DATA SUPPLIED =>
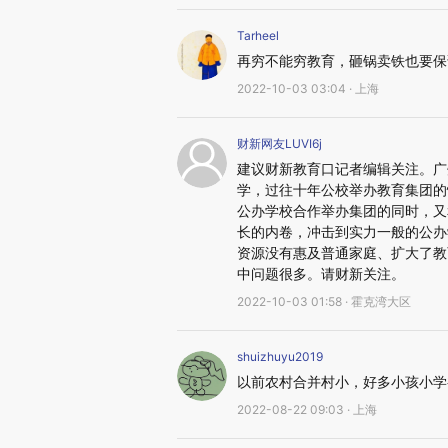
Tarheel
再穷不能穷教育，砸锅卖铁也要保
2022-10-03 03:04 · 上海
财新网友LUVI6j
建议财新教育口记者编辑关注。广
学，过往十年公校举办教育集团的
公办学校合作举办集团的同时，又
长的内卷，冲击到实力一般的公办
资源没有惠及普通家庭、扩大了教
中问题很多。请财新关注。
2022-10-03 01:58 · 霍克湾大区
shuizhuyu2019
以前农村合并村小，好多小孩小学
2022-08-22 09:03 · 上海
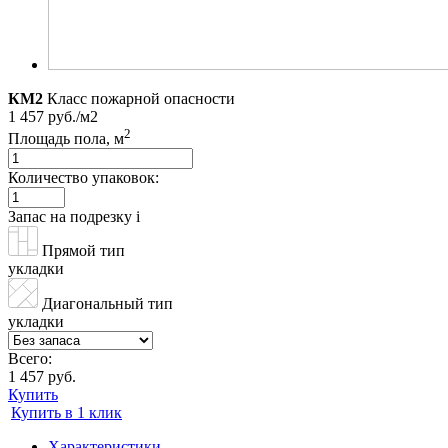
КМ2
Класс пожарной опасности
1 457 руб./м2
2
Площадь пола, м
Количество упаковок:
Запас на подрезку
i
Прямой тип
укладки
Диагональный тип
укладки
Всего:
1 457 руб.
Купить
Купить в 1 клик
Характеристики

ASSIGNMENT => Arrange the text lines from all the entries above as one numbered list, skipping any blank lines. Leave the pictures out of your answer.

WRITTEN ANSWER =>
1. Tarheel
2. 再穷不能穷教育，砸锅卖铁也要保
3. 2022-10-03 03:04 · 上海
4. 财新网友LUVI6j
5. 建议财新教育口记者编辑关注。广
6. 学，过往十年公校举办教育集团的
7. 公办学校合作举办集团的同时，又
8. 长的内卷，冲击到实力一般的公办
9. 资源没有惠及普通家庭、扩大了教
10. 中问题很多。请财新关注。
11. 2022-10-03 01:58 · 霍克湾大区
12. shuizhuyu2019
13. 以前农村合并村小，好多小孩小学
14. 2022-08-22 09:03 · 上海
15. КМ2
16. Класс пожарной опасности
17. 1 457 руб./м2
18. 2
19. Площадь пола, м
20. Количество упаковок:
21. Запас на подрезку
22. i
23. Прямой тип
24. укладки
25. Диагональный тип
26. укладки
27. Всего:
28. 1 457 руб.
29. Купить
30. Купить в 1 клик
31. Характеристики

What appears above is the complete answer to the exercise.